Are you interested in seeing a non-alarmist, data-driven, and realistic assessment of the existing malware threat environment for the Mac platform? If so, you’ll want to watch this hour long presentation from Thomas Reed of Malwarebytes. Recorded at the 2018 MacAdmins conference at Penn State University, Mr Reed uses hard data found from the Malwarebytes scanner and removal tools to offer a “data driven look” at existing threats to the Mac.
You’ll find a lengthy discussion on the most common malware found to be impacting Macs, including malware of all forms, spyware, cryptocurrency miners, keyloggers, ransomware, scamware, junkware, sketchy payloads that attempt to change DNS servers and start trying to download junk to computers, fake Adobe Flash installers, fake software installers and fake updates, fake anti-virus software, fake anti-adware apps, fake scanning apps, nagware and potential malware, junky “cleaner” apps, junky “antivirus” apps, dubious ‘backup’ apps, controversial apps, sketchy launch daemons and launch agents, government malware (!), even authentic apps bundled inside dubious installer packages or outright malware installers, and other malware and garbage that is sometimes erroneously referred to as a virus or trojan horse (both of which are actually fairly rare on modern Mac OS).
Keep in mind this is a technical talk presented to Mac systems administrators, but it’s undoubtedly going to be interesting for other Mac users who are curious about the subject matter discussed.
The full hour long video, titled “A Data Driven Look at the Mac Threat Landscape”, is embedded below for easy viewing:
Now I know what you’re thinking after reading this, or after watching the presentation; “what can I do to protect myself?”
The good news is that Macs are pretty secure by default, and by following some common sense tips you can avoid most malware and other threats on the Mac platform. Often simply avoiding installing any apps from any untrusted sources and keeping a skeptical eye on any third party apps, avoiding dubious web pages and the shadier parts of the web (and never installing anything offered from there), dismissing any pop-ups from webpages ‘warning’ you of some impending disaster (which are almost always scams trying to install some junk onto your Mac), using SIP (which is enabled by default, don’t turn off SIP), keeping strict Gatekeeper rules (which is the default in macOS, most people should not change the Gatekeeper settings), allowing XProtect to stay up to date (this is done automatically behind the scenes by being online), or even just avoiding installing unneeded apps and controversial apps (MacKeeper is an example of a controversial app, you can learn how to remove MacKeeper if desired), and, if you feel like it, there are some tools and resources available to help as well.
One popular security tool is the Malwarebytes app for Mac (which is also the company that presenter Thomas Reed works for, but don’t worry the presentation is not some giant commercial for a product).
Malwarebytes offers a free and paid version, but you can use the free version for scanning and cleaning of detected infections. The paid version offers additional features that may be desirable for some users, but it’s not necessary to get the premium version if you simply want to scan and remove any found malware on a Mac.
Another excellent resource for more advanced Mac security tools is Objective-See, which is run by a brilliant security researcher named Patrick Wardle. Mr Wardle offers many free tools to boost the security of Macs, some of which we have covered here before (like using Oversight to detect camera and microphone access on a Mac).
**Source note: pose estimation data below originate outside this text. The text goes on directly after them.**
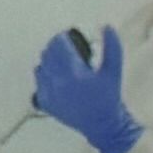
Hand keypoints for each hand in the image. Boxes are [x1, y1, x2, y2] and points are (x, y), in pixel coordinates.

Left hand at [28, 21, 136, 152]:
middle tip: (67, 48)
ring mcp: (50, 94)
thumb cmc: (108, 99)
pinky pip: (38, 82)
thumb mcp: (114, 71)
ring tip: (63, 63)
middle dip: (57, 47)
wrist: (103, 126)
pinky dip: (45, 76)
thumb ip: (112, 47)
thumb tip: (106, 26)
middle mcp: (58, 83)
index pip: (58, 44)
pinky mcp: (46, 103)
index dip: (64, 37)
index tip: (70, 38)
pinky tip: (57, 77)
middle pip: (48, 52)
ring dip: (50, 60)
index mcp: (74, 73)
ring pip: (41, 66)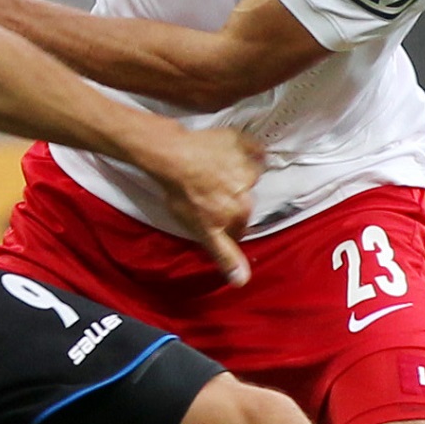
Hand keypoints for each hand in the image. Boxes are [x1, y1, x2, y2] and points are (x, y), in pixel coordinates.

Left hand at [144, 126, 263, 287]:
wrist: (173, 156)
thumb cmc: (184, 196)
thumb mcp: (202, 231)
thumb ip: (225, 255)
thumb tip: (243, 281)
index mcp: (241, 211)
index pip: (239, 227)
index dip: (225, 226)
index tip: (211, 219)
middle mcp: (249, 188)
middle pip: (243, 201)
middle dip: (230, 201)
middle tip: (208, 195)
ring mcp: (246, 163)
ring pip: (247, 175)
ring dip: (236, 176)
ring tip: (213, 173)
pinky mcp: (241, 141)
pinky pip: (251, 148)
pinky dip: (245, 151)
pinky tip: (229, 152)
You can browse through the Objective-See collection of security tools here:
Speaking of Mr Wardle, if this general topic interests you and want to get even deeper into the technical weeds, an excellent presentation from Patrick Wardle is available here, offering an advanced guide to understanding Mac malware.
And of course we have a large library of security related articles to browse through here covering many Apple products, covering a wide range of tips and tricks on what is a very broad but increasingly important topic of information security.
Anyway, don’t freak out about Mac security. The above presentation offers a great detailed look at what the real risks are, and remember that following some simple precautions is usually enough to ward off the majority of threats, malware, trojans, and other potentially problematic junk that could impact your Macintosh experience.